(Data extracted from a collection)
....................

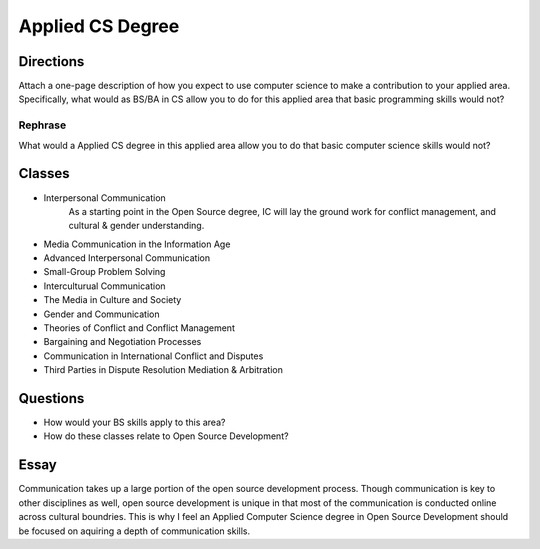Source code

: .. :Author: Trevor Bramwell

-----------------
Applied CS Degree
-----------------

Directions
----------
Attach a one-page description of how you expect to use computer
science to make a contribution to your applied area. Specifically,
what would as BS/BA in CS allow you to do for this applied area that
basic programming skills would not?

Rephrase
++++++++
What would a Applied CS degree in this applied area allow you to do that
basic computer science skills would not?

Classes
-------
* Interpersonal Communication
    As a starting point in the Open Source degree, IC will lay the
    ground work for conflict management, and cultural & gender
    understanding.



* Media Communication in the Information Age

* Advanced Interpersonal Communication

* Small-Group Problem Solving

* Interculturual Communication
* The Media in Culture and Society
* Gender and Communication
* Theories of Conflict and Conflict Management
* Bargaining and Negotiation Processes
* Communication in International Conflict and Disputes
* Third Parties in Dispute Resolution Mediation & Arbitration

Questions
---------
* How would your BS skills apply to this area?
* How do these classes relate to Open Source Development?

Essay
-----
Communication takes up a large portion of the open source development 
process. Though communication is key to other disciplines as well, open
source development is unique in that most of the communication is
conducted online across cultural boundries. This is why I feel an
Applied Computer Science degree in Open Source Development should be
focused on aquiring a depth of communication skills. 



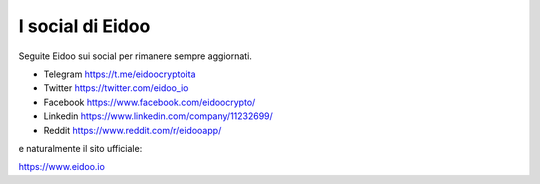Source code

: I social di Eidoo
-----------------
Seguite Eidoo sui social per rimanere sempre aggiornati.

- Telegram https://t.me/eidoocryptoita
- Twitter  https://twitter.com/eidoo_io
- Facebook https://www.facebook.com/eidoocrypto/
- Linkedin https://www.linkedin.com/company/11232699/
- Reddit   https://www.reddit.com/r/eidooapp/

e naturalmente il sito ufficiale:

https://www.eidoo.io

....................

Copy all of the entries verbatim, leaving out any pictures they contain.

Source code

: .. :Author: Trevor Bramwell

-----------------
Applied CS Degree
-----------------

Directions
----------
Attach a one-page description of how you expect to use computer
science to make a contribution to your applied area. Specifically,
what would as BS/BA in CS allow you to do for this applied area that
basic programming skills would not?

Rephrase
++++++++
What would a Applied CS degree in this applied area allow you to do that
basic computer science skills would not?

Classes
-------
* Interpersonal Communication
    As a starting point in the Open Source degree, IC will lay the
    ground work for conflict management, and cultural & gender
    understanding.



* Media Communication in the Information Age

* Advanced Interpersonal Communication

* Small-Group Problem Solving

* Interculturual Communication
* The Media in Culture and Society
* Gender and Communication
* Theories of Conflict and Conflict Management
* Bargaining and Negotiation Processes
* Communication in International Conflict and Disputes
* Third Parties in Dispute Resolution Mediation & Arbitration

Questions
---------
* How would your BS skills apply to this area?
* How do these classes relate to Open Source Development?

Essay
-----
Communication takes up a large portion of the open source development 
process. Though communication is key to other disciplines as well, open
source development is unique in that most of the communication is
conducted online across cultural boundries. This is why I feel an
Applied Computer Science degree in Open Source Development should be
focused on aquiring a depth of communication skills. 



Source code

: I social di Eidoo
-----------------
Seguite Eidoo sui social per rimanere sempre aggiornati.

- Telegram https://t.me/eidoocryptoita
- Twitter  https://twitter.com/eidoo_io
- Facebook https://www.facebook.com/eidoocrypto/
- Linkedin https://www.linkedin.com/company/11232699/
- Reddit   https://www.reddit.com/r/eidooapp/

e naturalmente il sito ufficiale:

https://www.eidoo.io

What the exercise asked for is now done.